There are no surprises at the top: the schools that produce the most law school applicants are large, public universities. California, Florida, and Texas are all well-represented. The top feeder schools have something else in common, too: they’re all producing considerably fewer applicants than they did four or five years ago. On average, the top five feeder schools produced 35.6% fewer law school applicants in 2012-2013 than in 2008-2009.

In fact, only two schools in the top 50 feeder schools saw an increase in law school applications last year. The University of Puerto Rico-Rio Piedras went from 285 applicants in 2011-2012 to 314 in 2012-2013, and the University of Miami went from 275 to 276 in the same time period. My hypothesis is that it must have something to do with both those schools’ proximity to the Bermuda Triangle. Nonetheless, both schools produced considerably fewer law school applicants last year than five years ago.

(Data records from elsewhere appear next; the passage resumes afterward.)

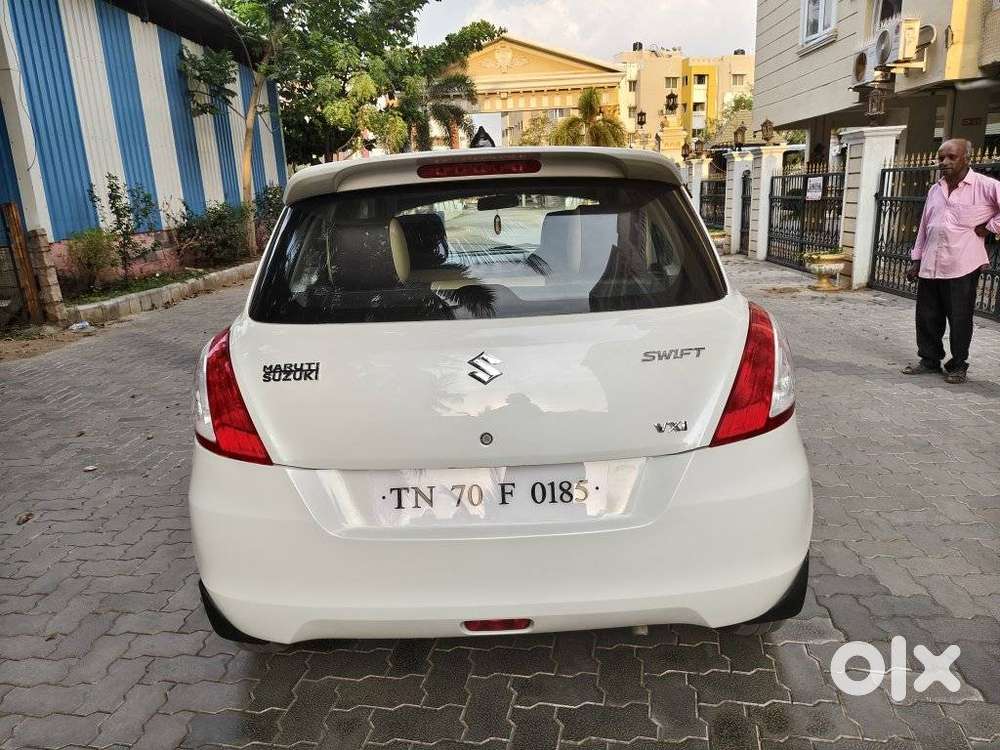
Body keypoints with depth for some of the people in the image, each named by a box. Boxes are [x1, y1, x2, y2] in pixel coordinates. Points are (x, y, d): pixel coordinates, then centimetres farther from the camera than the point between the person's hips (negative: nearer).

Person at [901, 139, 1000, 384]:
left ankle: (958, 366, 16)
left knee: (959, 319, 3)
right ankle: (929, 360, 23)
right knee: (927, 316, 9)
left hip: (962, 266, -5)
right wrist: (916, 260, 15)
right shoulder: (935, 190, 13)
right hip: (930, 266, 6)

This should be no surprise, as LSAT administrations and law school applications have plummeted in general in the last few years. The reasons for the decline are real, and it’s important to choose a law school carefully. But as long as you make good choices, it’s a good time to apply to law school. Fewer applicants mean less competition and an easier time getting into a better law school. Smaller law school class sizes will make for less competition when it comes to getting hired afterward, too.

And if you’re one of the 706 or so to apply to law school after attending the University of Florida (the top feeder school), how can you distinguish yourself? There’s your GPA, but I’m sure many of the applicants have high GPAs, and by the time you get around to applying there’s not much you can do about that anyway. That leaves your LSAT score and your soft factors, and they’re going to see your LSAT score before they see your soft factors. It’s to your advantage to put the time and effort in to rock the LSAT.